Im vergangenen Jahr hat Corona auch die Arbeit der Suchtberatung verändert. „Wir haben reichlich Anfragen und neue Klienten erhalten. Und auch in der Nachsorge haben wir mehr zu tun. Viele wollen persönlich kommen, als nur mit uns zu telefonieren. Sie freuen sich darauf, rauszukommen und mit uns zu reden. Sie sind dafür dankbarer als früher“, so Monika Magnus, die gelernt hat, mit den Schicksalen und Lebensgeschichten ihrer Klienten persönlich umzugehen.

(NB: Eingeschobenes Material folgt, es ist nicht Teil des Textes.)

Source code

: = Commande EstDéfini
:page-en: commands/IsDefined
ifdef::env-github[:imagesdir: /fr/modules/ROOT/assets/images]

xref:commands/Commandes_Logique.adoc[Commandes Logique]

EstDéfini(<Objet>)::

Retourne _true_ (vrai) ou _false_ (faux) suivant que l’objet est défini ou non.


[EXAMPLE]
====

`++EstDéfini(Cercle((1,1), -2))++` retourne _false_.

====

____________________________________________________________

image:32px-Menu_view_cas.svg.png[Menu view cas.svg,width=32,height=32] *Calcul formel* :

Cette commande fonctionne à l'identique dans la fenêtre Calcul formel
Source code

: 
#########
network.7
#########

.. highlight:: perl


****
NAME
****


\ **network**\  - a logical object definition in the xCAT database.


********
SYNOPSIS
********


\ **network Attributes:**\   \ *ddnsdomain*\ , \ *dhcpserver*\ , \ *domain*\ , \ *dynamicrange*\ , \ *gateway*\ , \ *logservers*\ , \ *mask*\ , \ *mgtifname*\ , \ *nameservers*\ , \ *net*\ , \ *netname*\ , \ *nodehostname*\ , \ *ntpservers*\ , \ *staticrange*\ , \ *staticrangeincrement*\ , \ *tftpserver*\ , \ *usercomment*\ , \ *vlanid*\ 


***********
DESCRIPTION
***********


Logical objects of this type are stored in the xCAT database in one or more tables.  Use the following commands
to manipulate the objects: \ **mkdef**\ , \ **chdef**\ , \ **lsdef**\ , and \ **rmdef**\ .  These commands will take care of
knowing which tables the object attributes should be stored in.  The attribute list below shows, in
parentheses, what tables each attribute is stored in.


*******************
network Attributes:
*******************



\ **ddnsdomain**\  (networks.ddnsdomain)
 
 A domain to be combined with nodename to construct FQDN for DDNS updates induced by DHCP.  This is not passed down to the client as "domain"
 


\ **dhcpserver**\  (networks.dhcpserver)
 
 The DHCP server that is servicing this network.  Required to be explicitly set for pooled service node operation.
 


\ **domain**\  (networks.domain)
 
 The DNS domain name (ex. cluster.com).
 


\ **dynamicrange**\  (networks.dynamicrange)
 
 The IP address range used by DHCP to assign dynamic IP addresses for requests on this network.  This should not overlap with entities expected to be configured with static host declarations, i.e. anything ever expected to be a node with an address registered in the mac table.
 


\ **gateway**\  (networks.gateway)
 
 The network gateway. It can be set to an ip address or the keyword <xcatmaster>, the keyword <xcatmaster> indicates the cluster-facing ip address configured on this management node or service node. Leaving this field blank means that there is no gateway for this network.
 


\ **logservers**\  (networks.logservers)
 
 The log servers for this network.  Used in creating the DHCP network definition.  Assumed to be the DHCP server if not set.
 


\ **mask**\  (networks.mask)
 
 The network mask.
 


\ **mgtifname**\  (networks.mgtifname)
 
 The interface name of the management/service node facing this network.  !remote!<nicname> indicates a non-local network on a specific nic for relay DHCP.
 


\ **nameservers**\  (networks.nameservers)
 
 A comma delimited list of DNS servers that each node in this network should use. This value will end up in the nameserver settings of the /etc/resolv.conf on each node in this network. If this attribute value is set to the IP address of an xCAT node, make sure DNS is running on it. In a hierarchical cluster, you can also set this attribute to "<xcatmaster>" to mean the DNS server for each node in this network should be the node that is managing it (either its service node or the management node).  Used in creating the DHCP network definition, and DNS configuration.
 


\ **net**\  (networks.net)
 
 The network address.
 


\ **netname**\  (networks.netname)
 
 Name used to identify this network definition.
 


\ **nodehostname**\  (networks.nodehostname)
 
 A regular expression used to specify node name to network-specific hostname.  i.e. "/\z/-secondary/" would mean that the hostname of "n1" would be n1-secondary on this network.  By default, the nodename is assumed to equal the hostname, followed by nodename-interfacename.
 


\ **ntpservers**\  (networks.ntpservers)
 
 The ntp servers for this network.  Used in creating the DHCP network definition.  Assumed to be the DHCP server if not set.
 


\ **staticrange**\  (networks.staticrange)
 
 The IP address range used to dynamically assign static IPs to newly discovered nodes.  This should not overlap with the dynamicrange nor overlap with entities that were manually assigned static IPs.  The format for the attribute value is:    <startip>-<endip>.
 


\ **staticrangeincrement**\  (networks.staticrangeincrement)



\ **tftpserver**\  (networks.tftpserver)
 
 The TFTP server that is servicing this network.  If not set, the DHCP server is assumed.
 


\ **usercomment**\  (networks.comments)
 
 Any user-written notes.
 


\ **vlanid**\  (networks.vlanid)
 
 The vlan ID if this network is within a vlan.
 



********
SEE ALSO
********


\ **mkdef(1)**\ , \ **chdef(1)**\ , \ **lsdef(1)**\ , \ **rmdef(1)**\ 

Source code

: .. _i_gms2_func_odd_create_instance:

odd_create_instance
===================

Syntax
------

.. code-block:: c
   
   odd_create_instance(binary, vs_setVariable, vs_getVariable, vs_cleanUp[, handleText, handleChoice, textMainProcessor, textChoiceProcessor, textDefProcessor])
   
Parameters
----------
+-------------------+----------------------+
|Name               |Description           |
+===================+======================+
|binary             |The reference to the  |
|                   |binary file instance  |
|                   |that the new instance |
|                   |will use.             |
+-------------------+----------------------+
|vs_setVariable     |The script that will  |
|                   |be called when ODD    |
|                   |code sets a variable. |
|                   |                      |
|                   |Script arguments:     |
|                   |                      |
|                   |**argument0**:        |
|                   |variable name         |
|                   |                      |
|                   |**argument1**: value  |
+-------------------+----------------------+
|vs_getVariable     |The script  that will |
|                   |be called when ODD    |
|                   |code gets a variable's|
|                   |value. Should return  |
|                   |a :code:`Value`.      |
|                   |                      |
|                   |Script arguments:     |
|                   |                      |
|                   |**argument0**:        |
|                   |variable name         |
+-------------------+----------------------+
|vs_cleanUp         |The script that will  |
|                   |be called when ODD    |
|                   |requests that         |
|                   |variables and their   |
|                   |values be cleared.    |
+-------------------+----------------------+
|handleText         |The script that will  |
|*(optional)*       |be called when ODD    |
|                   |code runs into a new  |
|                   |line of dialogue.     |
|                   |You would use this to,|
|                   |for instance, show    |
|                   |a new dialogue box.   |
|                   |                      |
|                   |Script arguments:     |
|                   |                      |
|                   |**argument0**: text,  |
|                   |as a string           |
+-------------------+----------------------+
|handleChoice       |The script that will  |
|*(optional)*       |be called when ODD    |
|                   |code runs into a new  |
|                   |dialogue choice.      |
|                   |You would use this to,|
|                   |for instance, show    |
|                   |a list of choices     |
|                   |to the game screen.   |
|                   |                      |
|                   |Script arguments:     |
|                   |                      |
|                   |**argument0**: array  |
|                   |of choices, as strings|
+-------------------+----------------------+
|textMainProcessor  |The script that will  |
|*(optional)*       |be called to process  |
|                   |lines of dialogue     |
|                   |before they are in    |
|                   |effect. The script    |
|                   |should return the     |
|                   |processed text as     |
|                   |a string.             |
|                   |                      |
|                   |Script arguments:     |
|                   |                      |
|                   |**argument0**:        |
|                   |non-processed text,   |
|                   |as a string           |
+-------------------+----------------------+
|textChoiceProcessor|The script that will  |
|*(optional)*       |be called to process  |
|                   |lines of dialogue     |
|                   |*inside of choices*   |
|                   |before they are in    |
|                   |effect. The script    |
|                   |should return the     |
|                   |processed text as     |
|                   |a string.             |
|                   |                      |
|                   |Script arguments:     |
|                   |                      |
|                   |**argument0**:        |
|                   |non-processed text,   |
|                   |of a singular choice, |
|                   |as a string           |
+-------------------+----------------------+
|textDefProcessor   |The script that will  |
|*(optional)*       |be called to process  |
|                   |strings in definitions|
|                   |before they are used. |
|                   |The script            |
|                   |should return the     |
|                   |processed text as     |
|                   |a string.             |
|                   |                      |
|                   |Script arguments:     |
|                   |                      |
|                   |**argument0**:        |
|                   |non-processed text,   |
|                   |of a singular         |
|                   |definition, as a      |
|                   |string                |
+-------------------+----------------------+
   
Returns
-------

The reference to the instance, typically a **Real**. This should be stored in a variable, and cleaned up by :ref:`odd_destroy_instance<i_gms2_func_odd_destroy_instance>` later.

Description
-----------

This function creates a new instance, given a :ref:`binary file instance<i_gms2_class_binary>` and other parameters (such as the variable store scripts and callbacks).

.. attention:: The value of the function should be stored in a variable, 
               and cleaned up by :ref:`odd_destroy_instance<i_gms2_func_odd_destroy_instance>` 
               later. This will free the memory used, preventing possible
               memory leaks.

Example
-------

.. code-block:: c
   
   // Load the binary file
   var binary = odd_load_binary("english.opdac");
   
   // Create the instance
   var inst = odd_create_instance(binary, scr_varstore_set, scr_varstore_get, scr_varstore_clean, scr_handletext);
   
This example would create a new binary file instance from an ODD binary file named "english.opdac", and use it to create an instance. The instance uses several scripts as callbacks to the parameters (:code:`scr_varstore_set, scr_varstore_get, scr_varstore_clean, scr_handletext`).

„Als ich noch in Sangerhausen gewohnt habe, habe ich die Fahrt nach Naumburg genutzt, um mich vorzubereiten, und die Fahrt nach Hause, um mich von dem Thema zu verabschieden. Aber an manchen Tagen nehme ich mir schon etwas mit.“ Dabei seien die Kolleginnen immer eine Stütze, auch um Abstand zu halten. „Wir haben viele Fallbesprechungen, reden miteinander über unsere Gefühle und Gedanken.“

Schulleiterin schätzt Arbeit
Kathrin Wahlbuhl-Nitsche, Leiterin der Freien Schule Burgenland „Jan Hus“, hat die Tätigkeit von Monika Magnus in verschiedenen Bereichen kennengelernt. „Ich persönlich schätze einerseits ihre Arbeit in der Prävention mit den Schülern, aber auch in den vielen Elternseminaren. Andererseits habe ich Frau Magnus als Begleiterin von Angehörigen und Suchterkrankten selbst erlebt und habe größte Hochachtung vor ihrer Arbeit. Sie hat auch in meinem persönlichen Umfeld suchtkranken Menschen, die gegen diese Krankheit in ihren vielfältigen Facetten gekämpft haben, nicht nur den Weg durch den Behördenund Antragsdschungel für Entzug und Reha gewiesen, sondern sie hat in unzähligen persönlichen Gesprächen und Beratungen zugehört, Ratschläge gegeben und immer wieder Mut gemacht.“

Doch nicht nur Monika Magnus selbst blickt dem Abschied mit Melancholie entgegen. Seit vielen Jahre arbeitet Jacqueline Haller als Suchtberaterin an ihrer Seite. „Es fällt mir schwer, sie gehen zu lassen. Sie ist ein Herzensmensch und für mich wie eine zweite Mutter“, sagt die Naumburgerin. Wie sie die Zeit ihres kommenden Ruhestandes gestalten will, darüber macht sich Monika Magnus Gedanken. Sicher ist: Sie will aktiv bleiben. „Ich werde die Augen offen halten, was sich da bietet. Wer rastet, der rostet“, sagt sie. Seit elf Jahren lebt sie wieder in Rathewitz, im elterlichen Haus. „Ich werde den Sommer mit meiner Familie genießen, mit den Kindern und Enkeln“, freut sich Monika Magnus.